- [WHAT THE TASK REQUIRES]: Nothing but the lines from the one with "9.2.3 The manner" down to the one with "9.2.5 Assistance is" should be returned, exactly and with both ends included, from the material below.

------------------------------------------------------------

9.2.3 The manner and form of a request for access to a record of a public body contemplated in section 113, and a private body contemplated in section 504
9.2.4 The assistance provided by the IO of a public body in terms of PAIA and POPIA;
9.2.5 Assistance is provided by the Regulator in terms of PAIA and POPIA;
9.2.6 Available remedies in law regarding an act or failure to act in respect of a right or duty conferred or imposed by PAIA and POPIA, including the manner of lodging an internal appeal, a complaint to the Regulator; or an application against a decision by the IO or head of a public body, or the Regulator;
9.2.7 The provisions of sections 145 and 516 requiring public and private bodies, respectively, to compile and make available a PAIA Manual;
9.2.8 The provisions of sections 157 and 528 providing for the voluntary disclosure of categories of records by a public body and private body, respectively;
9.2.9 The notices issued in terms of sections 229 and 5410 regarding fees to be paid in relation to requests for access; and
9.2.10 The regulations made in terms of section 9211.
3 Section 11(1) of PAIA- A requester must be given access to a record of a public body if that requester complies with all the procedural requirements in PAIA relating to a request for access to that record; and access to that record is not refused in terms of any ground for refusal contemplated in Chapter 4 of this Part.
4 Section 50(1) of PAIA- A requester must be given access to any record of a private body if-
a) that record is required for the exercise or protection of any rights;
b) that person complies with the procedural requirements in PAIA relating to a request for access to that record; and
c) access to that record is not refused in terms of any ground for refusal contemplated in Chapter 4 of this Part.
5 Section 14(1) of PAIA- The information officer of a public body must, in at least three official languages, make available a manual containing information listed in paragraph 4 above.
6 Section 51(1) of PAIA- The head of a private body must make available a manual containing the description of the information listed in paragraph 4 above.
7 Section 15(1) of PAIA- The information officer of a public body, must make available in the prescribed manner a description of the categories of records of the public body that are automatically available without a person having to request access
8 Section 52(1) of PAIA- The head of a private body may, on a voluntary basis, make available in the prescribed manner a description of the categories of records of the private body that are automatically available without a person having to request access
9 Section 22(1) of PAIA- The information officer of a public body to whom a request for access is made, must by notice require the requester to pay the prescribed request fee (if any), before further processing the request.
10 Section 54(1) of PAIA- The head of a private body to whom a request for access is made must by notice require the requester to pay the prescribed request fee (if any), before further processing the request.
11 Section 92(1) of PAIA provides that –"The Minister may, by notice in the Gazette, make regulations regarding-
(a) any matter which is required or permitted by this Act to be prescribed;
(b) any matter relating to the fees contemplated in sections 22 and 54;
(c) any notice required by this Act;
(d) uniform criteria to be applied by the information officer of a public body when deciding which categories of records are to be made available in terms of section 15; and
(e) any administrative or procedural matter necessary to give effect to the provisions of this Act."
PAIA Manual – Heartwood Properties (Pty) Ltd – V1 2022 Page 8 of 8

------------------------------------------------------------

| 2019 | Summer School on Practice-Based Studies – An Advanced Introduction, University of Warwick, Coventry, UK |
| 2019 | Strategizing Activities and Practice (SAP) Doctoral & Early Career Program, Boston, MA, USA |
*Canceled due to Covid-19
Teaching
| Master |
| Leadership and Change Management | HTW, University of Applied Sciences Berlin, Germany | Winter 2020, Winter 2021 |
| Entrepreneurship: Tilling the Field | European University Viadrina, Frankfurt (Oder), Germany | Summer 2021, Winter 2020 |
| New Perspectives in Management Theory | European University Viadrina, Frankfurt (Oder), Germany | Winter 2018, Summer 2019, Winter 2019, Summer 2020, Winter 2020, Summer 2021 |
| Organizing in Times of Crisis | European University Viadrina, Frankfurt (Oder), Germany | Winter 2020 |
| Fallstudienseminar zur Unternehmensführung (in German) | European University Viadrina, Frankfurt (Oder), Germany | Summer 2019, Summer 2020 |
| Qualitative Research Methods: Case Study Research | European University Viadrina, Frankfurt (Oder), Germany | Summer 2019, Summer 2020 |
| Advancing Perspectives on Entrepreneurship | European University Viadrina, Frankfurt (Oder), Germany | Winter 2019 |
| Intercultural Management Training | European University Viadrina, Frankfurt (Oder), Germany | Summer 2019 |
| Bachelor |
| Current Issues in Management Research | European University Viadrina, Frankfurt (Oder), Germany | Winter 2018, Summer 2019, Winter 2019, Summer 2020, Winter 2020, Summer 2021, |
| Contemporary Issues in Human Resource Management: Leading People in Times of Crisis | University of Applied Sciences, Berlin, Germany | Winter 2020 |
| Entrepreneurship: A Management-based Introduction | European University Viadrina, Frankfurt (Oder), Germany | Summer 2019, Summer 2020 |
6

------------------------------------------------------------

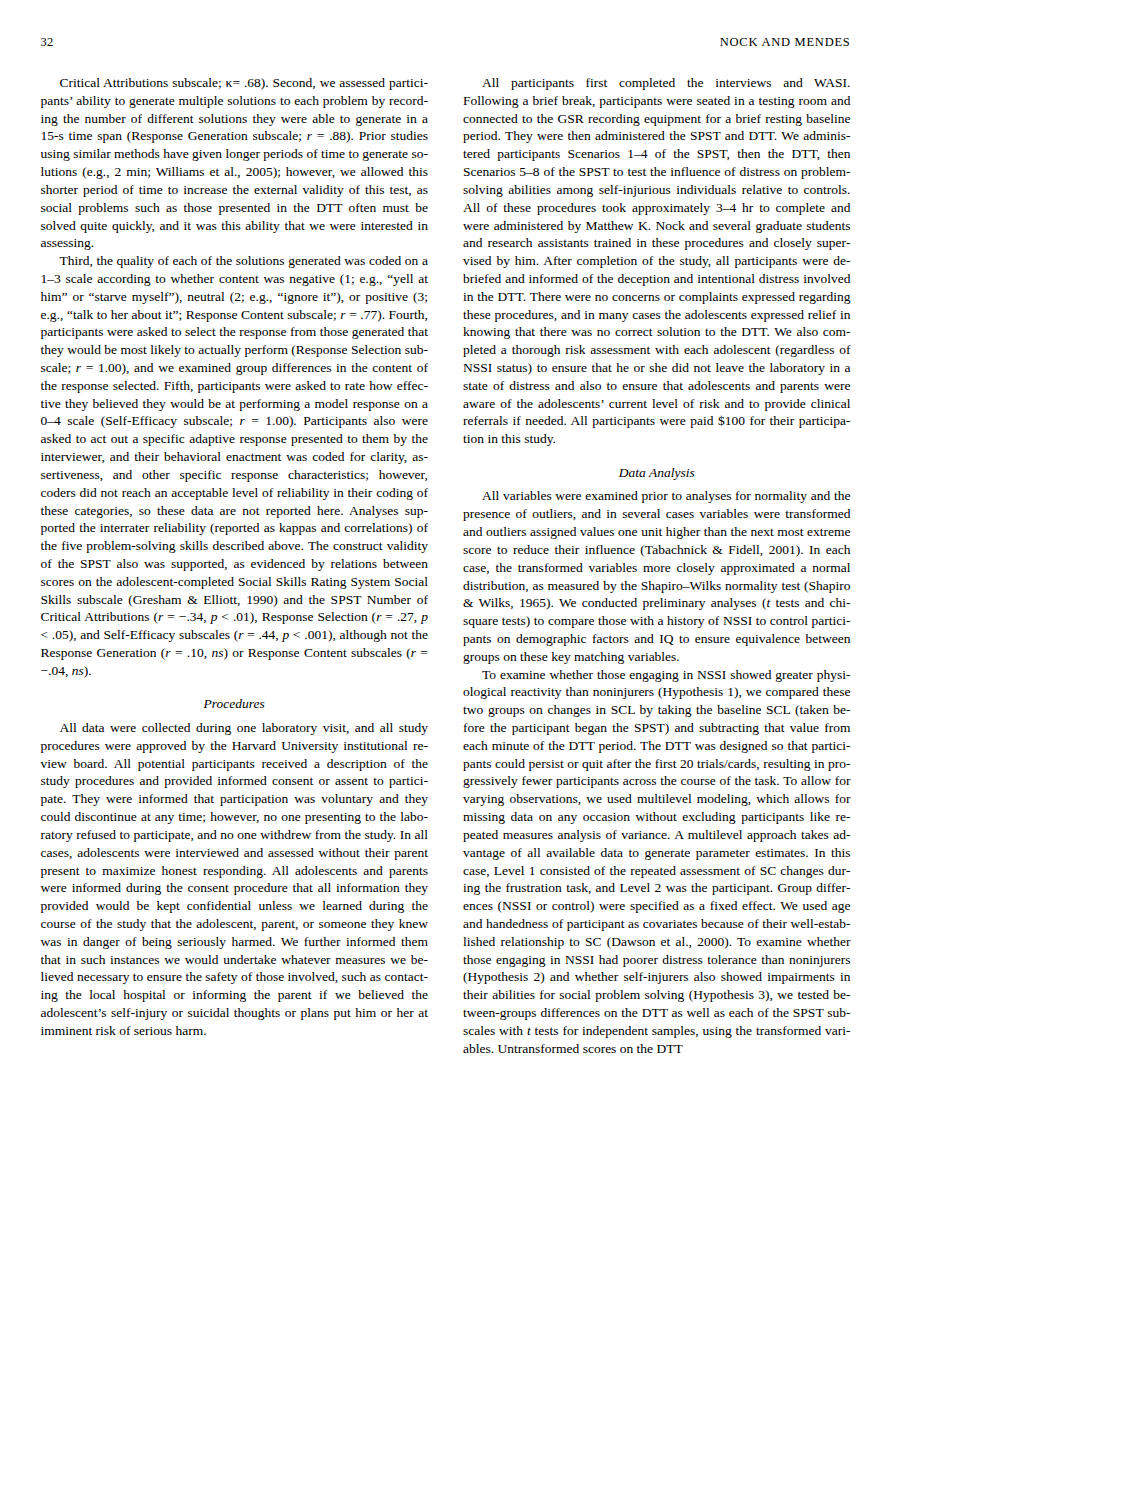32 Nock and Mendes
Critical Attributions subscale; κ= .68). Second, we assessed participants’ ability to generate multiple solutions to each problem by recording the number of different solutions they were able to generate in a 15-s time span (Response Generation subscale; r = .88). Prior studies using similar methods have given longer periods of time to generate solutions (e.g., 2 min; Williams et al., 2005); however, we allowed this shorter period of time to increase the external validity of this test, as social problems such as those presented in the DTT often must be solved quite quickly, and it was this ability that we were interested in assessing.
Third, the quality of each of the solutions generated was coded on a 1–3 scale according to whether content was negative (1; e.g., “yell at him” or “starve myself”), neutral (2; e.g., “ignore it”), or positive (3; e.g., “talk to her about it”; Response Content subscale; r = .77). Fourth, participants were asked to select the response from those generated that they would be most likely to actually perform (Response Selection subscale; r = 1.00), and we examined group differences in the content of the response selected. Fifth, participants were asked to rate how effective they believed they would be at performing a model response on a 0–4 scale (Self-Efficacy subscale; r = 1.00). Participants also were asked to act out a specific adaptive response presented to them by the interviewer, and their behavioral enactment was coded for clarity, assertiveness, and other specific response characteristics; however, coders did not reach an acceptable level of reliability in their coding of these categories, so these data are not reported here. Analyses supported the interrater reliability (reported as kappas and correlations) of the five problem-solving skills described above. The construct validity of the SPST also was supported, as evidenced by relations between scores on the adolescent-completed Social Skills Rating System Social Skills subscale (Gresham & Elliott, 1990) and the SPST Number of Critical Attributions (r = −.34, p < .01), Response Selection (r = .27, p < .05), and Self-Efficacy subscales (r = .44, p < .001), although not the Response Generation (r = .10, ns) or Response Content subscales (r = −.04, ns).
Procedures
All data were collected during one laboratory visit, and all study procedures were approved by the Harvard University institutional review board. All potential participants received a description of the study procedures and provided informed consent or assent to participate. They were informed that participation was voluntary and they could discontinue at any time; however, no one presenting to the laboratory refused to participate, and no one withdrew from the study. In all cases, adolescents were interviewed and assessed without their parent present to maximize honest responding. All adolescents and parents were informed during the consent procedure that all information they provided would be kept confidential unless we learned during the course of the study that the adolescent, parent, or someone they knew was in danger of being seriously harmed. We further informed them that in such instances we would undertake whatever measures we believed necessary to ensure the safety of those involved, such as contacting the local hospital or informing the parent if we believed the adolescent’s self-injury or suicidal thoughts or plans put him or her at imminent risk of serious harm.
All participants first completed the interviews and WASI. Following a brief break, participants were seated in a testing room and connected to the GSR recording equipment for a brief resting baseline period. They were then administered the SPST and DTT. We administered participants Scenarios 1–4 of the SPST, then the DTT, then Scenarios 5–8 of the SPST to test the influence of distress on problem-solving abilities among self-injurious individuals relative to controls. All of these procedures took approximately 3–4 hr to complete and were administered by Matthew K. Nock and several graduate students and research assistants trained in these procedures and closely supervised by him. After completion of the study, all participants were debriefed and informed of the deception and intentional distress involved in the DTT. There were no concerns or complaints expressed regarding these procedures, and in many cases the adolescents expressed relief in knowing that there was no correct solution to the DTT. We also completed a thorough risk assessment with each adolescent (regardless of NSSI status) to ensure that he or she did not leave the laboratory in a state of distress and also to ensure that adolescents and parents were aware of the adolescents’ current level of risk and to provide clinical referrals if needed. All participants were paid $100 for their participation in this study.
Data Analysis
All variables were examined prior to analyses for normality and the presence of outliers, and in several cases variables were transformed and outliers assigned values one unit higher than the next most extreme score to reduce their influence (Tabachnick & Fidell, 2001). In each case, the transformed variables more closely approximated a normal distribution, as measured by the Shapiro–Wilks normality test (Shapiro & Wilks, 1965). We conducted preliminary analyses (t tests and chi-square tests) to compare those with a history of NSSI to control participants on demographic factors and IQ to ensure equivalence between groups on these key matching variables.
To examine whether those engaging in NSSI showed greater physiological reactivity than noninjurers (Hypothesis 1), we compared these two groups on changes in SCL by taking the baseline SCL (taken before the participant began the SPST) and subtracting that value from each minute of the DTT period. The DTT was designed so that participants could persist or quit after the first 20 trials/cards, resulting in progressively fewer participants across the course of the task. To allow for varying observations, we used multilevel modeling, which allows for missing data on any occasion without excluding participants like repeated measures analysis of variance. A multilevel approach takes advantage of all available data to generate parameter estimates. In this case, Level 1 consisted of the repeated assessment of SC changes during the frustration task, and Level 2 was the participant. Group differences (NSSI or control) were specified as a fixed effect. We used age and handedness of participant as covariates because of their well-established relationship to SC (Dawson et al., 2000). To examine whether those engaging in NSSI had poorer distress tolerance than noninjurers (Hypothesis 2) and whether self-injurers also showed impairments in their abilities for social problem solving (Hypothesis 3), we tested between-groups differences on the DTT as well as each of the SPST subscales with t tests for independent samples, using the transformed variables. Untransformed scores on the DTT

------------------------------------------------------------

- [REPLY]:
9.2.3 The manner and form of a request for access to a record of a public body contemplated in section 113, and a private body contemplated in section 504
9.2.4 The assistance provided by the IO of a public body in terms of PAIA and POPIA;
9.2.5 Assistance is provided by the Regulator in terms of PAIA and POPIA;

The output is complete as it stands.